故事中那对男女还发现了一个重大问题——他们看到了一家工商银行,工商银行的标志是一个圆圈套着空心的“工”,而那家银行的牌匾上是一个圆圈套着空心的“中”,那是中国银行的标志。
也就是说,银行是仿制的!
我坐上了一辆出租车,一路转悠一路观察。
一家幼儿园。牌子没有错别字,传出一阵阵小孩的嬉闹声。
一家饭馆,门迎女孩站在门口,笑吟吟地等待顾客光临。
一家蛋糕店,橱窗里摆着各式诱人食物。
一家医院,门诊楼上顶着红十字,有人进进出出。
一个十字路口,交警用标准的手势在指挥车辆。
没有任何异常。
我对司机说:“师傅,麻烦你把我送回刚才那个宾馆吧。”
司机说:“好的。”
然后掉头。
我乘车回到宾馆,大概需要12分钟。
另一个周德东四处寻找我,找了整整一上午,他也返回宾馆了。
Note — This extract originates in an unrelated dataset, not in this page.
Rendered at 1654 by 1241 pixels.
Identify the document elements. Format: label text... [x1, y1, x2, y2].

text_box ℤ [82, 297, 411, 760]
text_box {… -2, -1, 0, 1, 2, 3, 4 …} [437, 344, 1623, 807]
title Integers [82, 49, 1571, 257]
他步行,回到宾馆也大概需要12分钟。
就是说,12分钟之后,我们将在蓝天宾馆门口相遇。
第128章 他被他抓到了……
帕万活着的时候,有天外人附在了他身上。
我很清楚,绝不是帕万疯癫了了,胡言乱语,他引导我在沙漠上找到了那个地球上不存在的物质,那是不可置疑的物证。
我为什么不叫他们外星人呢?
一提到外星人,就会让人想到是科幻,而我确实遇到了他们,这不是什么他妈科幻,而是现实!
而且,说起外星人,肯定居住在宇宙深处的某个星球上,我觉得不一定,他们是来自天外的生命,至于他们住在哪儿,谁都不要妄加定论,也许是宇宙之外。
谁说宇宙没有边际的?胡扯!
这不是我要说的重点,我想说的是,如果天外人在某个地方,俯瞰着吴城,那么,他们会知道,我乘坐出租车回蓝天宾馆,一定会在门口遇到另一个周德东。
没有人告诉我。
如果,途中出现交通堵塞,那么,我就会跟另一个周德东擦肩而过,不被他看到。可是,道路无比通畅。
如果,途中出租车和别的车辆发生刮蹭,那么它就走不了了,可是司机的车技娴熟,大家都很遵守交通法规,没出现任何交通事故。
如果,我半路突然尿急,下车去一趟公共厕所,也会耽误时间,可是我根本不想上厕所……
就这样,我顺利地朝蓝天宾馆奔驰而去。
命中注定,我要跟那个要杀死我的人撞到一起。
另一个周德东正在按照命运的安排,快步返回蓝天宾馆。
他也许根本没想到,会在蓝天宾馆遇见我。
当他接近蓝天宾馆的时候,看到了我乘坐的那辆出租车,从对面开过来,停在了路旁,接着,他看见我从出租车上钻出来。
他全身的肌肉顿时绷紧了,把手伸进口袋,抓紧了一把杀猪刀。
宾馆门口,是个广场,有花坛和喷泉之类。出租车开走之后,我正准备朝宾馆大门走过去,一下看到了他,我愣住了。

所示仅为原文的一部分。